What's the difference between adding AI features and strategic AI integration?

Adding AI features typically means implementing tools like chatbots or summary buttons without considering broader implications. Strategic AI integration involves thinking through how AI systems should interpret your brand, which content deserves priority in AI responses, and how these enhancements serve your growth objectives. It's the difference between tactical implementation and consultative strategy. The most successful approaches combine technical execution with deep thinking about brand positioning and competitive advantage.

How much does implementing these AI enhancements typically cost?

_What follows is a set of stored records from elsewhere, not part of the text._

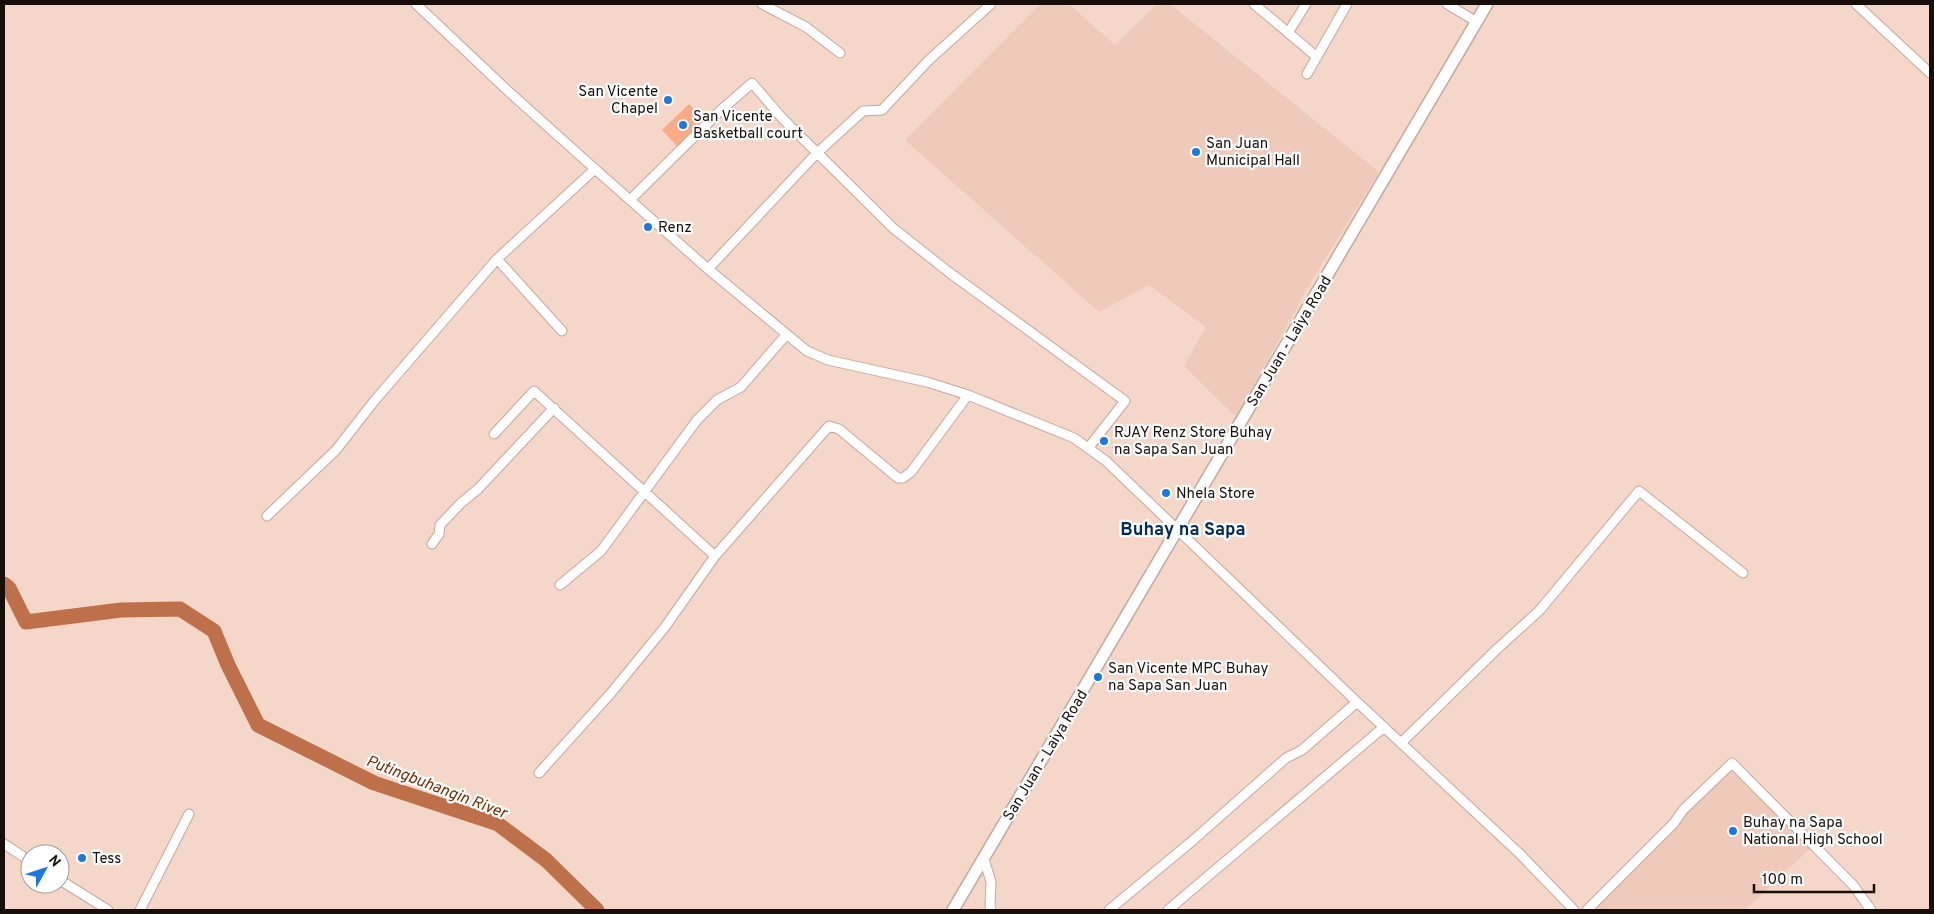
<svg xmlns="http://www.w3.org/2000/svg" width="1934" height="914" viewBox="0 0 1934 914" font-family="Overpass,sans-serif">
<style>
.built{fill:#efc9b9}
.green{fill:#faab86}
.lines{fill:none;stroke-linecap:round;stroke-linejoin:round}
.river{stroke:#be704b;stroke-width:15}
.minor-casing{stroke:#c5a89b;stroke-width:11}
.major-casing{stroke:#c5a89b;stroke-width:14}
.minor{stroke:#fff;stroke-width:9}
.major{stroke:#fff;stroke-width:11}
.poi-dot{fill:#1b78e1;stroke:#fff;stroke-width:2}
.labels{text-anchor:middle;stroke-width:4.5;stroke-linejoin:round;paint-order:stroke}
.poi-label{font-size:15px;fill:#180e09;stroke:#fff;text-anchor:start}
.street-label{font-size:15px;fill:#180e09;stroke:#fff}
.water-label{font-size:16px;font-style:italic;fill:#762e00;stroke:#fff}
.quarter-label{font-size:18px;font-weight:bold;fill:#002a5b;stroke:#fff}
</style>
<rect width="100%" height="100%" fill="#f5d7ca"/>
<path class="built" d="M1040,4H1069L1115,45L1157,4H1170L1379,172L1315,275L1236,417L1184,366L1206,327L1149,285L1099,312L905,140Z
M1733,767L1812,847L1745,910H1592L1686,816V811Z"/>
<path class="green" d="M689,104L705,120L677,146L662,130Z"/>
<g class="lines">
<path class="river" d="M4,584L9,588L26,622L121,610L180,609L214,631L228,665L258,725L374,783L498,824L546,860L597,910"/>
<defs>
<path id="minor" d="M416,4L507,90L595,169L708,269L807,351L828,360L927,382L968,395L1074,438L1106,461L1357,702L1520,854L1574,910
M762,4L806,27L840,53
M1254,4L1317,57
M1447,4L1477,22
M1856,4L1930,73
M1288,33L1306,4
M1307,74L1347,4
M630,200L721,110L752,83L783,119L893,228L950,273L1125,401L1089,447
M497,259L562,331
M708,269L817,153L863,111L882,110L929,60L991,4
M494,434L534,391L715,556
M267,516L336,450L375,400L497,259L595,169
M432,544L439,534L440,525L461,503L478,489L554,408
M560,585L601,551L697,420L717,400L741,387L786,335
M1401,743L1497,649L1539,611L1639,491L1743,573
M539,773L611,693L665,627L715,556L829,426L839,429L898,478H903L911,472L968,395
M4,844L30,861
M984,859L991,882L990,905L991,910
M60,880L108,910
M140,910L189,814
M1109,910L1191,842L1286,758L1302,750L1357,702
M1168,910L1384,727
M1587,910L1674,823L1683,810L1732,763L1853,885L1871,910"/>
<path id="major" d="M953,910L1487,4"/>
</defs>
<use href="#minor" class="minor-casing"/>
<use href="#major" class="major-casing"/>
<use href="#minor" class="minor"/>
<use href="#major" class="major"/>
</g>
<g class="poi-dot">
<circle cx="668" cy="100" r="5"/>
<circle cx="683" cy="125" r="5"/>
<circle cx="1196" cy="152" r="5"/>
<circle cx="648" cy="227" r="5"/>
<circle cx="1104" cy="441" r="5"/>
<circle cx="1166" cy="493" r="5"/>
<circle cx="1098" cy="677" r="5"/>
<circle cx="1733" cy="831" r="5"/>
<circle cx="82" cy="858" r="5"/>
</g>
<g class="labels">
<g class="poi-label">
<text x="658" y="96" text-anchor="end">San Vicente<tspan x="658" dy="17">Chapel</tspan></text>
<text x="693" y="121">San Vicente<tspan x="693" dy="17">Basketball court</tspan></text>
<text x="1206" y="148">San Juan<tspan x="1206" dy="17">Municipal Hall</tspan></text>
<text x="658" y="232">Renz</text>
<text x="1114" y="437">RJAY Renz Store Buhay<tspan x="1114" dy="17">na Sapa San Juan</tspan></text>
<text x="1176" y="498">Nhela Store</text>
<text x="1108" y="673">San Vicente MPC Buhay<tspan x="1108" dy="17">na Sapa San Juan</tspan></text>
<text x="1743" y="827">Buhay na Sapa<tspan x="1743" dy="17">National High School</tspan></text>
<text x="92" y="863">Tess</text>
</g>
<g class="street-label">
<text transform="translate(1289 341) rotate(-59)" y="5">San Juan - Laiya Road</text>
<text transform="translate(1045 755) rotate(-59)" y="5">San Juan - Laiya Road</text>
</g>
<g class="water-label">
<text transform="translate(437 786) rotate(21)" y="6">Putingbuhangin River</text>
</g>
<g class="quarter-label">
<text x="1183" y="535">Buhay na Sapa</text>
</g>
</g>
<rect width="1934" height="914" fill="none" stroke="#180e09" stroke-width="10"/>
<g transform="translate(45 869) rotate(50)"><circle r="24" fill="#ffffff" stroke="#a39f9d"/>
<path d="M0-4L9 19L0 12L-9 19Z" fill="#1b78e1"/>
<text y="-8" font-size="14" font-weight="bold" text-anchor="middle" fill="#180e09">N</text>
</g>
<path d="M1754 884v8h120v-8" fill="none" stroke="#180e09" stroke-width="2.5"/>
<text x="1762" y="884" font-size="15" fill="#180e09" stroke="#ffffff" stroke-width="4" paint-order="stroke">100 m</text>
</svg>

Investment varies significantly based on strategic approach and implementation complexity. Basic technical implementation might range from a few thousand dollars, while comprehensive AI readiness involving content strategy, architecture optimization, and ongoing refinement represents a larger investment. The key consideration isn't cost but strategic value. Companies that view these enhancements as part of broader digital transformation typically see better returns than those treating them as isolated features.

Will these changes impact my current SEO performance?

When implemented strategically, AI enhancements typically improve SEO performance rather than harm it. Schema markup has long been an SEO best practice, while structured content and clear information architecture benefit both search engines and AI systems. However, changes should be implemented thoughtfully with proper testing and monitoring. The most successful implementations we've seen actually strengthen SEO while preparing sites for AI-mediated discovery.

How do I measure the success of AI optimization efforts?

Success metrics depend on your specific goals but typically include improved engagement on key pages, better performance in AI-generated search results, and enhanced user experience metrics. More sophisticated measurement involves tracking how your content appears in AI responses and monitoring changes in qualified traffic patterns. The key is establishing baseline measurements before implementation and focusing on metrics that align with your broader growth objectives rather than vanity metrics.